Progressive prevention
The fixed dose polypill’s positive outcomes on risk and adherence proved vital in managing cardiovascular disease. It also significantly lowers the medication cost for patients, Dr. Fuster said.
“For those that meet the population’s priority health care needs, it can save lives, decrease suffering and improve quality of life,” he said. “It’s already in 40 countries and evolving rapidly.”
In July 2023, the World Health Organization (WHO) announced a landmark decision to add fixed dose combination drugs for the prevention of cardiovascular disease to its Model List of Essential Medicines (EML). Dr. Fuster said this act signifies the polypill’s extensive efficacy and will aid in the global production and distribution of it in mass quantities.
“The importance of the (WHO Essential Medicine) listing is recognizing the importance and need for this treatment and addressing the huge gap in implementation of cardiovascular disease prevention treatments around the world,” Dr. Chow said.

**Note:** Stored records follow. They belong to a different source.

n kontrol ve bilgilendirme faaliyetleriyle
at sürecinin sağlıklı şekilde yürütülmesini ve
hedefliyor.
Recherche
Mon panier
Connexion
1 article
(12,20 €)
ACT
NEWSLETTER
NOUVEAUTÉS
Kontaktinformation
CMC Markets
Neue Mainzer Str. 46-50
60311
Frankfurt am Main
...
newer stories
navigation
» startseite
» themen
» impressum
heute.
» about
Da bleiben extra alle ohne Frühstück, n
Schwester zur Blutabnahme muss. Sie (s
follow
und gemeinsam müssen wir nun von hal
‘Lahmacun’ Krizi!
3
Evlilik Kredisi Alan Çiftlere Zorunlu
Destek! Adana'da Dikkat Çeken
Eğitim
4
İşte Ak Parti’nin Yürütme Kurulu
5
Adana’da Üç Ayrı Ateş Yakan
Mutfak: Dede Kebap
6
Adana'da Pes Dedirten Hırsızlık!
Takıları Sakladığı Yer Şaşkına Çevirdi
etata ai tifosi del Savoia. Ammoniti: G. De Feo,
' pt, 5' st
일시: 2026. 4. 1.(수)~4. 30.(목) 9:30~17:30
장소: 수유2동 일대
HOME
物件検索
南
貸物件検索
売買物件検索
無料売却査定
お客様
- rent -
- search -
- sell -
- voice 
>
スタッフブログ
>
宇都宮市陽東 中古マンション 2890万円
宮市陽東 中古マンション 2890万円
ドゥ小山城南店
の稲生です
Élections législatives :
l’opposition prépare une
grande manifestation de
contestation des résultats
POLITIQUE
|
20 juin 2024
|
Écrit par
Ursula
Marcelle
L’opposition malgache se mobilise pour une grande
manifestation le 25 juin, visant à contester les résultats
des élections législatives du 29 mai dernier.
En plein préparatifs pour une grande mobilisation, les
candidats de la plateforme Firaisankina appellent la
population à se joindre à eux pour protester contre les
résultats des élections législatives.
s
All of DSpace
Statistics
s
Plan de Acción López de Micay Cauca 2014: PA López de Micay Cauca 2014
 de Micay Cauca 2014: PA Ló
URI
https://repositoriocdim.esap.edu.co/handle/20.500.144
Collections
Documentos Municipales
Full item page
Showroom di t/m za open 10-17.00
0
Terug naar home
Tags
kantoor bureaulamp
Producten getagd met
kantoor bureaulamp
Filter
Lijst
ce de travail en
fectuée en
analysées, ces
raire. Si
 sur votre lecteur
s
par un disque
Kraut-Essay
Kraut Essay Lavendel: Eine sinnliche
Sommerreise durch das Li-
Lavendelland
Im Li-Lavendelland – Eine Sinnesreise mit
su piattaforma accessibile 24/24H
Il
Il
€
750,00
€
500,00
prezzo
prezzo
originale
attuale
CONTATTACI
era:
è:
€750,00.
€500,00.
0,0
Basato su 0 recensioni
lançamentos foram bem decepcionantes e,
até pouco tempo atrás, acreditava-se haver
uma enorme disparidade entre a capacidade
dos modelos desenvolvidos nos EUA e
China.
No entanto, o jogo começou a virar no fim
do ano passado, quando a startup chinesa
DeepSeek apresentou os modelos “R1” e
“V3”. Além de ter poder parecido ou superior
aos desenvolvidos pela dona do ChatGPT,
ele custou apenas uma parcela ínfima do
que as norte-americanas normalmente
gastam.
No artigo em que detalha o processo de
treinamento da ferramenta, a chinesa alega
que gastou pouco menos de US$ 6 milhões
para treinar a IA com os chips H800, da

Dr. Fuster said his next challenge is to examine future possibilities for the polypill and discover the next big breakthrough.
“We already know that the polypill is significant with secondary prevention of heart attacks,” he said. “Can we move it to primary prevention? Could we test people who have never had a cardiovascular event but are at very high risk, then use the polypill to control risk factors in advance?”
He also hopes to apply the concept of the polypill to other cardiovascular conditions with low adherence, such as heart failure that requires patients to take four separate medications.